Slack is easy to use and has great built in functions for notifications and add-ins for automated posts. It has been helpful to get multiple departments talking at times and keep each department informed while not in the same location. The ability to upload files makes it easy to share ideas.
Slack can take a while to set up if you want multiple channels but once started, it is easy to keep projects or topics going in the different channels. Using the channels are intuitive and easy. Members can be added or join on their own, if allowed.
You can invite a customer to specific channel where the whole team can see their vision or wants but keep the other chats behind the scenes.
It's a very versatile chat option that could replace e-mails. The amount of built in functions and then add-ins for automation make this great for any business.
My biggest complaint is that Slack is too available. We're expected to know what's going on with projects both at work and at home. Having it installed on phone and work computer, it's always there.
Sometimes the channels will not clear unread messages on mobile even after reading them.
My overall experience with slack has been positive. My company used slack for internal and external purposes. My manager used slack to communicate to us when he's making sales and can't be in the office. He sends all his files via slack. We also use slack externally to send notifications to our clients when their order has arrived or when they have issues with their order.

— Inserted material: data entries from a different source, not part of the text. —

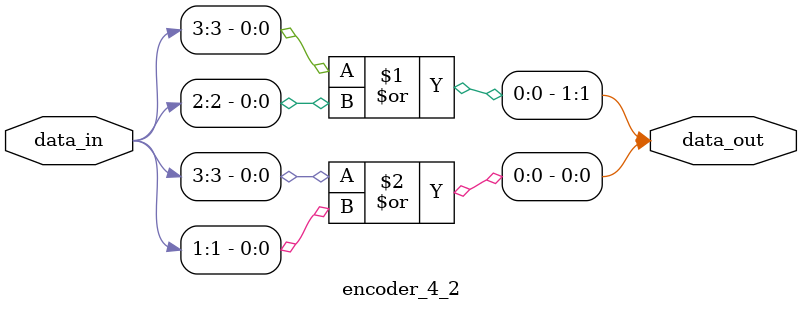
<source format=v>
module encoder_4_2(input [3:0] data_in, output [1:0] data_out);

assign data_out[1] = data_in[3]|data_in[2];
assign data_out[0] = data_in[3]|data_in[1];


endmodule
</source>
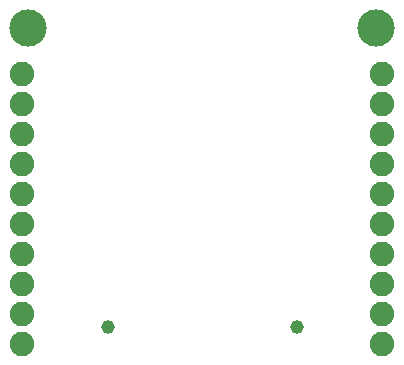
<source format=gbr>
G04 EAGLE Gerber RS-274X export*
G75*
%MOMM*%
%FSLAX34Y34*%
%LPD*%
%INSoldermask Top*%
%IPPOS*%
%AMOC8*
5,1,8,0,0,1.08239X$1,22.5*%
G01*
%ADD10C,3.152400*%
%ADD11C,1.152400*%
%ADD12C,2.082800*%


D10*
X337300Y286500D03*
X42700Y286500D03*
D11*
X110500Y32600D03*
X270500Y32600D03*
D12*
X342420Y247150D03*
X342420Y221750D03*
X342420Y196350D03*
X342420Y170950D03*
X342420Y145550D03*
X342420Y120150D03*
X342420Y94750D03*
X342420Y69350D03*
X342420Y43950D03*
X342420Y18550D03*
X37620Y18550D03*
X37620Y43950D03*
X37620Y69350D03*
X37620Y94750D03*
X37620Y120150D03*
X37620Y145550D03*
X37620Y170950D03*
X37620Y196350D03*
X37620Y221750D03*
X37620Y247150D03*
M02*

</source>
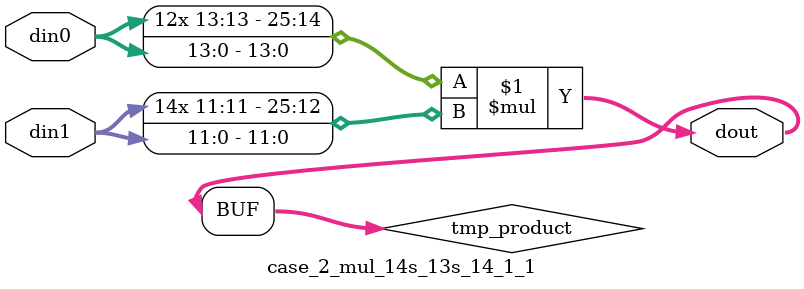
<source format=v>

`timescale 1 ns / 1 ps

 module case_2_mul_14s_13s_14_1_1(din0, din1, dout);
parameter ID = 1;
parameter NUM_STAGE = 0;
parameter din0_WIDTH = 14;
parameter din1_WIDTH = 12;
parameter dout_WIDTH = 26;

input [din0_WIDTH - 1 : 0] din0; 
input [din1_WIDTH - 1 : 0] din1; 
output [dout_WIDTH - 1 : 0] dout;

wire signed [dout_WIDTH - 1 : 0] tmp_product;



























assign tmp_product = $signed(din0) * $signed(din1);








assign dout = tmp_product;





















endmodule

</source>
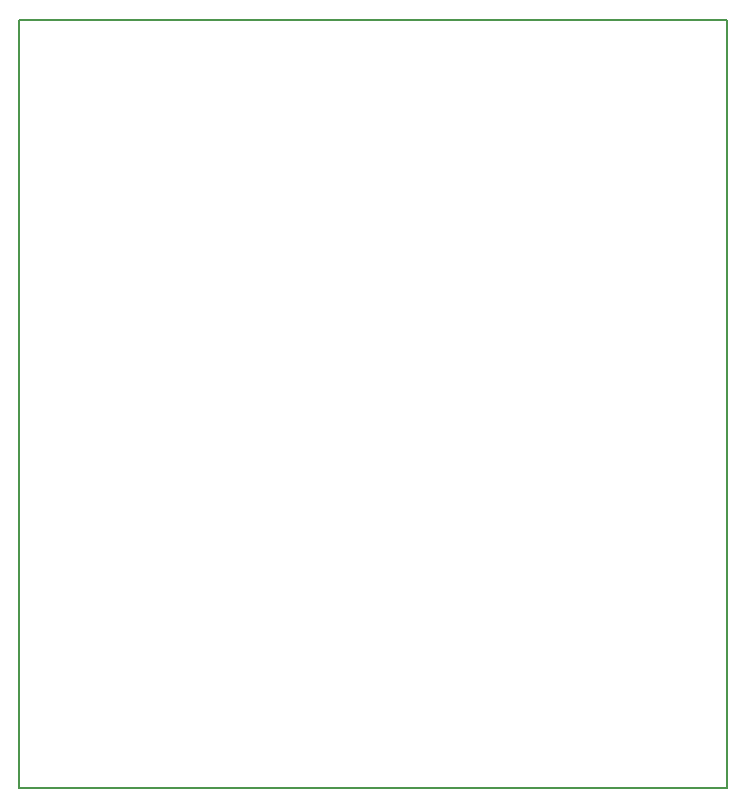
<source format=gbr>
G04 #@! TF.FileFunction,Profile,NP*
%FSLAX45Y45*%
G04 Gerber Fmt 4.5, Leading zero omitted, Abs format (unit mm)*
G04 Created by KiCad (PCBNEW 4.0.2-stable) date 2016/07/12 17:07:48*
%MOMM*%
G01*
G04 APERTURE LIST*
%ADD10C,0.100000*%
%ADD11C,0.150000*%
G04 APERTURE END LIST*
D10*
D11*
X0Y-6500000D02*
X6000000Y-6500000D01*
X6000000Y0D02*
X0Y0D01*
X6000000Y0D02*
X6000000Y-6500000D01*
X0Y0D02*
X0Y-6500000D01*
M02*

</source>
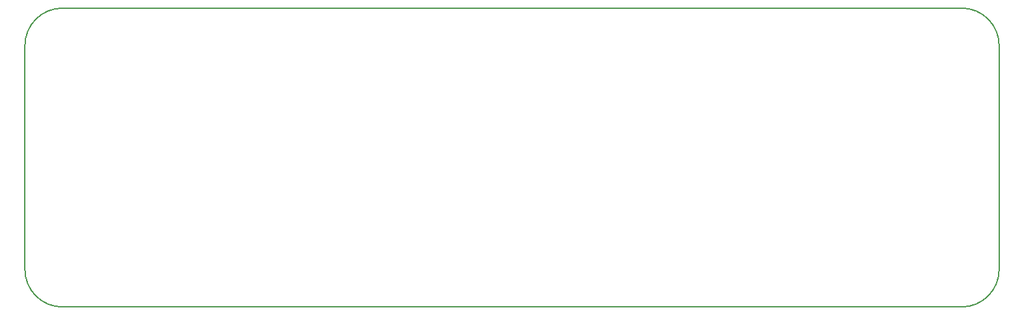
<source format=gbr>
G04 #@! TF.GenerationSoftware,KiCad,Pcbnew,5.0.2+dfsg1-1*
G04 #@! TF.CreationDate,2020-06-21T14:15:28-04:00*
G04 #@! TF.ProjectId,powerpoledist,706f7765-7270-46f6-9c65-646973742e6b,rev?*
G04 #@! TF.SameCoordinates,Original*
G04 #@! TF.FileFunction,Profile,NP*
%FSLAX46Y46*%
G04 Gerber Fmt 4.6, Leading zero omitted, Abs format (unit mm)*
G04 Created by KiCad (PCBNEW 5.0.2+dfsg1-1) date Sun 21 Jun 2020 02:15:28 PM EDT*
%MOMM*%
%LPD*%
G01*
G04 APERTURE LIST*
%ADD10C,0.150000*%
G04 APERTURE END LIST*
D10*
X211000000Y-53000000D02*
X211000000Y-83000000D01*
X81000000Y-53000000D02*
X81000000Y-83000000D01*
X206000000Y-48000000D02*
G75*
G02X211000000Y-53000000I0J-5000000D01*
G01*
X211000000Y-83000000D02*
G75*
G02X206000000Y-88000000I-5000000J0D01*
G01*
X86000000Y-88000000D02*
G75*
G02X81000000Y-83000000I0J5000000D01*
G01*
X81000000Y-53000000D02*
G75*
G02X86000000Y-48000000I5000000J0D01*
G01*
X206000000Y-88000000D02*
X86000000Y-88000000D01*
X86000000Y-48000000D02*
X206000000Y-48000000D01*
M02*

</source>
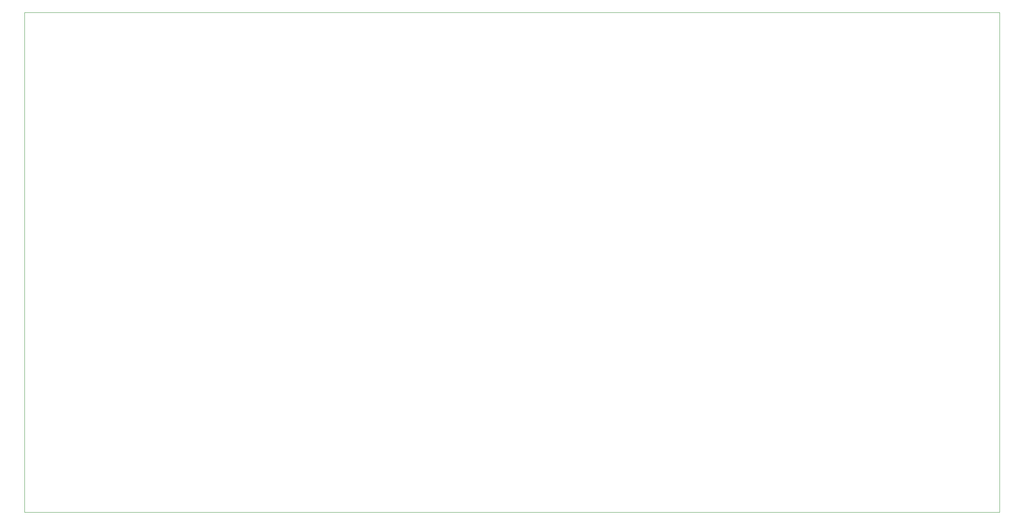
<source format=gbr>
%TF.GenerationSoftware,KiCad,Pcbnew,9.0.1*%
%TF.CreationDate,2025-04-09T09:38:03-07:00*%
%TF.ProjectId,DeskHub,4465736b-4875-4622-9e6b-696361645f70,rev?*%
%TF.SameCoordinates,Original*%
%TF.FileFunction,Profile,NP*%
%FSLAX46Y46*%
G04 Gerber Fmt 4.6, Leading zero omitted, Abs format (unit mm)*
G04 Created by KiCad (PCBNEW 9.0.1) date 2025-04-09 09:38:03*
%MOMM*%
%LPD*%
G01*
G04 APERTURE LIST*
%TA.AperFunction,Profile*%
%ADD10C,0.100000*%
%TD*%
G04 APERTURE END LIST*
D10*
X53515000Y-58930000D02*
X266065000Y-58930000D01*
X266065000Y-167880000D01*
X53515000Y-167880000D01*
X53515000Y-58930000D01*
M02*

</source>
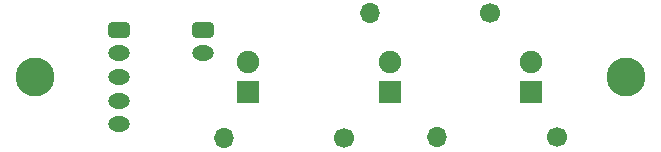
<source format=gbr>
%TF.GenerationSoftware,KiCad,Pcbnew,(6.0.9)*%
%TF.CreationDate,2023-05-10T13:01:55+05:30*%
%TF.ProjectId,Input_Panel(V2.0),496e7075-745f-4506-916e-656c2856322e,rev?*%
%TF.SameCoordinates,Original*%
%TF.FileFunction,Soldermask,Bot*%
%TF.FilePolarity,Negative*%
%FSLAX46Y46*%
G04 Gerber Fmt 4.6, Leading zero omitted, Abs format (unit mm)*
G04 Created by KiCad (PCBNEW (6.0.9)) date 2023-05-10 13:01:55*
%MOMM*%
%LPD*%
G01*
G04 APERTURE LIST*
G04 Aperture macros list*
%AMRoundRect*
0 Rectangle with rounded corners*
0 $1 Rounding radius*
0 $2 $3 $4 $5 $6 $7 $8 $9 X,Y pos of 4 corners*
0 Add a 4 corners polygon primitive as box body*
4,1,4,$2,$3,$4,$5,$6,$7,$8,$9,$2,$3,0*
0 Add four circle primitives for the rounded corners*
1,1,$1+$1,$2,$3*
1,1,$1+$1,$4,$5*
1,1,$1+$1,$6,$7*
1,1,$1+$1,$8,$9*
0 Add four rect primitives between the rounded corners*
20,1,$1+$1,$2,$3,$4,$5,0*
20,1,$1+$1,$4,$5,$6,$7,0*
20,1,$1+$1,$6,$7,$8,$9,0*
20,1,$1+$1,$8,$9,$2,$3,0*%
G04 Aperture macros list end*
%ADD10RoundRect,0.300000X-0.625000X0.350000X-0.625000X-0.350000X0.625000X-0.350000X0.625000X0.350000X0*%
%ADD11O,1.850000X1.300000*%
%ADD12C,3.300000*%
%ADD13C,1.700000*%
%ADD14O,1.700000X1.700000*%
%ADD15RoundRect,0.050000X0.900000X-0.900000X0.900000X0.900000X-0.900000X0.900000X-0.900000X-0.900000X0*%
%ADD16C,1.900000*%
G04 APERTURE END LIST*
D10*
%TO.C,J1*%
X10550000Y-4000000D03*
D11*
X10550000Y-6000000D03*
X10550000Y-8000000D03*
X10550000Y-10000000D03*
X10550000Y-12000000D03*
%TD*%
D10*
%TO.C,J2*%
X17700000Y-4000000D03*
D11*
X17700000Y-6000000D03*
%TD*%
D12*
%TO.C,H2*%
X53500000Y-8000000D03*
%TD*%
%TO.C,H1*%
X3500000Y-8000000D03*
%TD*%
D13*
%TO.C,R3*%
X29680000Y-13200000D03*
D14*
X19520000Y-13200000D03*
%TD*%
D15*
%TO.C,D3*%
X33500000Y-9275000D03*
D16*
X33500000Y-6735000D03*
%TD*%
D13*
%TO.C,R2*%
X47700000Y-13100000D03*
D14*
X37540000Y-13100000D03*
%TD*%
D15*
%TO.C,D4*%
X45500000Y-9275000D03*
D16*
X45500000Y-6735000D03*
%TD*%
D13*
%TO.C,R4*%
X42000000Y-2600000D03*
D14*
X31840000Y-2600000D03*
%TD*%
D15*
%TO.C,D2*%
X21500000Y-9275000D03*
D16*
X21500000Y-6735000D03*
%TD*%
M02*

</source>
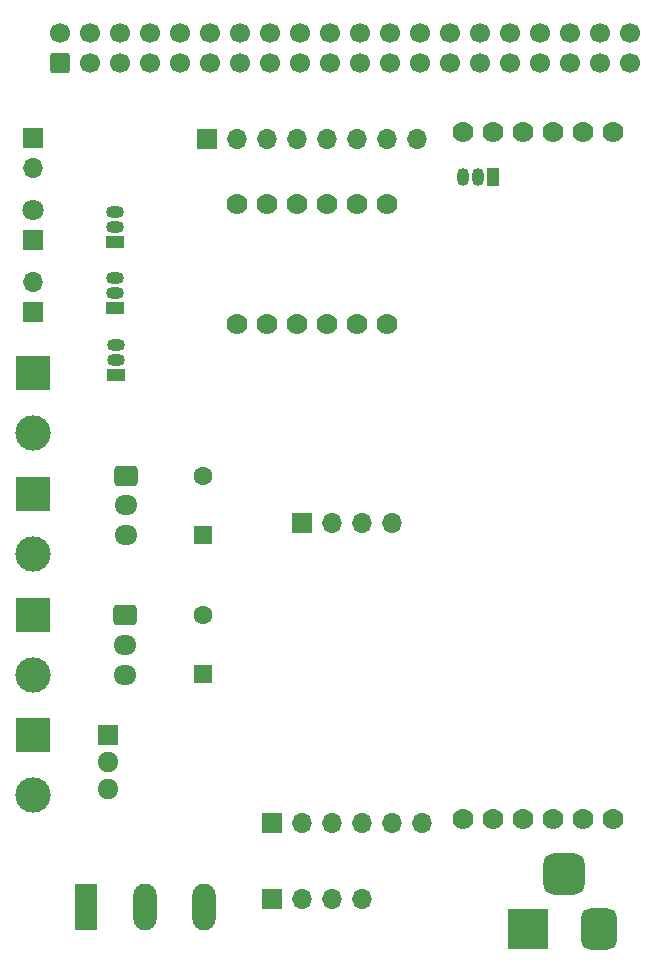
<source format=gbs>
G04 #@! TF.GenerationSoftware,KiCad,Pcbnew,(6.0.9)*
G04 #@! TF.CreationDate,2022-11-30T22:13:12-05:00*
G04 #@! TF.ProjectId,Roboshot,526f626f-7368-46f7-942e-6b696361645f,rev?*
G04 #@! TF.SameCoordinates,Original*
G04 #@! TF.FileFunction,Soldermask,Bot*
G04 #@! TF.FilePolarity,Negative*
%FSLAX46Y46*%
G04 Gerber Fmt 4.6, Leading zero omitted, Abs format (unit mm)*
G04 Created by KiCad (PCBNEW (6.0.9)) date 2022-11-30 22:13:12*
%MOMM*%
%LPD*%
G01*
G04 APERTURE LIST*
G04 Aperture macros list*
%AMRoundRect*
0 Rectangle with rounded corners*
0 $1 Rounding radius*
0 $2 $3 $4 $5 $6 $7 $8 $9 X,Y pos of 4 corners*
0 Add a 4 corners polygon primitive as box body*
4,1,4,$2,$3,$4,$5,$6,$7,$8,$9,$2,$3,0*
0 Add four circle primitives for the rounded corners*
1,1,$1+$1,$2,$3*
1,1,$1+$1,$4,$5*
1,1,$1+$1,$6,$7*
1,1,$1+$1,$8,$9*
0 Add four rect primitives between the rounded corners*
20,1,$1+$1,$2,$3,$4,$5,0*
20,1,$1+$1,$4,$5,$6,$7,0*
20,1,$1+$1,$6,$7,$8,$9,0*
20,1,$1+$1,$8,$9,$2,$3,0*%
G04 Aperture macros list end*
%ADD10R,3.000000X3.000000*%
%ADD11C,3.000000*%
%ADD12O,1.700000X1.700000*%
%ADD13R,1.700000X1.700000*%
%ADD14R,1.980000X3.960000*%
%ADD15O,1.980000X3.960000*%
%ADD16R,1.500000X1.050000*%
%ADD17O,1.500000X1.050000*%
%ADD18C,1.778000*%
%ADD19R,1.800000X1.714500*%
%ADD20O,1.800000X1.714500*%
%ADD21R,1.800000X1.800000*%
%ADD22C,1.800000*%
%ADD23R,1.600000X1.600000*%
%ADD24C,1.600000*%
%ADD25RoundRect,0.250000X0.600000X-0.600000X0.600000X0.600000X-0.600000X0.600000X-0.600000X-0.600000X0*%
%ADD26C,1.700000*%
%ADD27R,3.500000X3.500000*%
%ADD28RoundRect,0.750000X0.750000X1.000000X-0.750000X1.000000X-0.750000X-1.000000X0.750000X-1.000000X0*%
%ADD29RoundRect,0.875000X0.875000X0.875000X-0.875000X0.875000X-0.875000X-0.875000X0.875000X-0.875000X0*%
%ADD30RoundRect,0.250000X-0.725000X0.600000X-0.725000X-0.600000X0.725000X-0.600000X0.725000X0.600000X0*%
%ADD31O,1.950000X1.700000*%
%ADD32R,1.050000X1.500000*%
%ADD33O,1.050000X1.500000*%
G04 APERTURE END LIST*
D10*
X81076800Y-165228900D03*
D11*
X81076800Y-170308900D03*
D10*
X81076800Y-134620000D03*
D11*
X81076800Y-139700000D03*
D12*
X108864400Y-172696500D03*
X106324400Y-172696500D03*
X113944400Y-172696500D03*
X111404400Y-172696500D03*
X106324400Y-147296500D03*
D13*
X101244400Y-172696500D03*
D12*
X103784400Y-172696500D03*
D13*
X103784400Y-147296500D03*
D12*
X108864400Y-147296500D03*
X111404400Y-147296500D03*
D14*
X85496400Y-179832000D03*
D15*
X90496400Y-179832000D03*
X95496400Y-179832000D03*
D16*
X88037000Y-134748900D03*
D17*
X88037000Y-133478900D03*
X88037000Y-132208900D03*
D10*
X81076800Y-155041600D03*
D11*
X81076800Y-160121600D03*
D18*
X130149600Y-114225700D03*
X130149600Y-172391700D03*
X127609600Y-114225700D03*
X127609600Y-172391700D03*
X125069600Y-114225700D03*
X125069600Y-172391700D03*
X122529600Y-114225700D03*
X122529600Y-172391700D03*
X117449600Y-114225700D03*
X117449600Y-172391700D03*
X119989600Y-114225700D03*
X119989600Y-172391700D03*
D19*
X87425600Y-165247700D03*
D20*
X87425600Y-167533700D03*
X87425600Y-169819700D03*
D21*
X81076800Y-123291600D03*
D22*
X81076800Y-120751600D03*
D16*
X88032600Y-129059300D03*
D17*
X88032600Y-127789300D03*
X88032600Y-126519300D03*
D23*
X95402400Y-148300251D03*
D24*
X95402400Y-143300251D03*
D13*
X101244400Y-179148100D03*
D12*
X103784400Y-179148100D03*
X106324400Y-179148100D03*
X108864400Y-179148100D03*
D25*
X83362800Y-108332900D03*
D26*
X83362800Y-105792900D03*
X85902800Y-108332900D03*
X85902800Y-105792900D03*
X88442800Y-108332900D03*
X88442800Y-105792900D03*
X90982800Y-108332900D03*
X90982800Y-105792900D03*
X93522800Y-108332900D03*
X93522800Y-105792900D03*
X96062800Y-108332900D03*
X96062800Y-105792900D03*
X98602800Y-108332900D03*
X98602800Y-105792900D03*
X101142800Y-108332900D03*
X101142800Y-105792900D03*
X103682800Y-108332900D03*
X103682800Y-105792900D03*
X106222800Y-108332900D03*
X106222800Y-105792900D03*
X108762800Y-108332900D03*
X108762800Y-105792900D03*
X111302800Y-108332900D03*
X111302800Y-105792900D03*
X113842800Y-108332900D03*
X113842800Y-105792900D03*
X116382800Y-108332900D03*
X116382800Y-105792900D03*
X118922800Y-108332900D03*
X118922800Y-105792900D03*
X121462800Y-108332900D03*
X121462800Y-105792900D03*
X124002800Y-108332900D03*
X124002800Y-105792900D03*
X126542800Y-108332900D03*
X126542800Y-105792900D03*
X129082800Y-108332900D03*
X129082800Y-105792900D03*
X131622800Y-108332900D03*
X131622800Y-105792900D03*
D16*
X88032600Y-123471300D03*
D17*
X88032600Y-122201300D03*
X88032600Y-120931300D03*
D27*
X122981200Y-181680400D03*
D28*
X128981200Y-181680400D03*
D29*
X125981200Y-176980400D03*
D13*
X95758000Y-114784500D03*
D12*
X98298000Y-114784500D03*
X100838000Y-114784500D03*
X103378000Y-114784500D03*
X105918000Y-114784500D03*
X108458000Y-114784500D03*
X110998000Y-114784500D03*
X113538000Y-114784500D03*
D10*
X81076800Y-144830800D03*
D11*
X81076800Y-149910800D03*
D30*
X88849200Y-155121600D03*
D31*
X88849200Y-157621600D03*
X88849200Y-160121600D03*
D32*
X119989600Y-117957600D03*
D33*
X118719600Y-117957600D03*
X117449600Y-117957600D03*
D13*
X81076800Y-129387600D03*
D12*
X81076800Y-126847600D03*
D18*
X103416100Y-130412800D03*
X103416100Y-120252800D03*
X105956100Y-130412800D03*
X111036100Y-130412800D03*
X108496100Y-130412800D03*
X100876100Y-130412800D03*
X98336100Y-130412800D03*
X105956100Y-120252800D03*
X111036100Y-120252800D03*
X108496100Y-120252800D03*
X100876100Y-120252800D03*
X98336100Y-120252800D03*
D13*
X81076800Y-114677900D03*
D12*
X81076800Y-117217900D03*
D30*
X88900000Y-143306800D03*
D31*
X88900000Y-145806800D03*
X88900000Y-148306800D03*
D23*
X95402400Y-160085851D03*
D24*
X95402400Y-155085851D03*
M02*

</source>
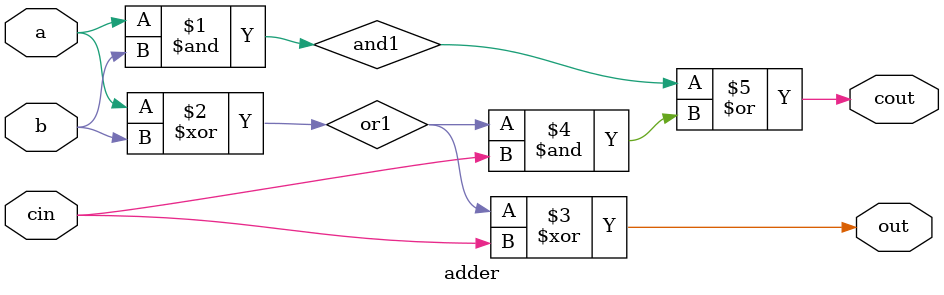
<source format=v>
module adder(a ,b , cin, out, cout);
    // ESTE MODULO CREA UN SUMADOR DE UN SOLO DOS BIT


    // ENTRADA DE NUM 1 Y NUM, PERO TIENE UN ACARREO DE ENTRADA
    input a, b, cin;

    // SALIDA DE LA SUMA DEL NUM Y UN ACARREO DE SALIDA
    output out, cout;


    // DOS WIRE QUE SE NECESITAN PARA CREAR EL MODELO ESTRUCTURAL DEL SUMADOR
    wire and1, or1;


    // LOGICA COMBINANCIONAL DEL SUMADOR 
    assign and1 = a & b;
    assign or1 = a ^ b;

    assign out = or1 ^ cin;
    assign cout = and1 | ( or1 & cin );


endmodule
</source>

I love it that I can drag and drop files, images and videos into slack to share with my colleagues while we discuss about work . Unlike WhatsApp messaging, the software also has a snooze button which prevents folks for messaging you when it's time to rest at night. In addition, slack allows free integration with many other tools out there. Although I'm not a software developer, my colleagues who are talk about how easy it is in the backend for integration. Working at my previous company, my previous company utilizes slack to alert our customers that their order has arrived.
What I don't like about slack is that my chat groups are largely disorganized. Because I am in so many different chat groups, it's hard to remember the purpose of each one and where my messages are at for each channel. Also, I get 50+ messages in a chat group which doesn't pertain to me at all. I have to scroll through all 50+ of them. Another thing that is annoying is that we don't know if something that was communicated via slack time sensitive or not. It would be great if slack has button for that where we can signal that something is important and we have to attend to it urgently. Last but not least, slack doesn't integrate with my emails. Hence, I have to still check my emails on top of checking my notifications.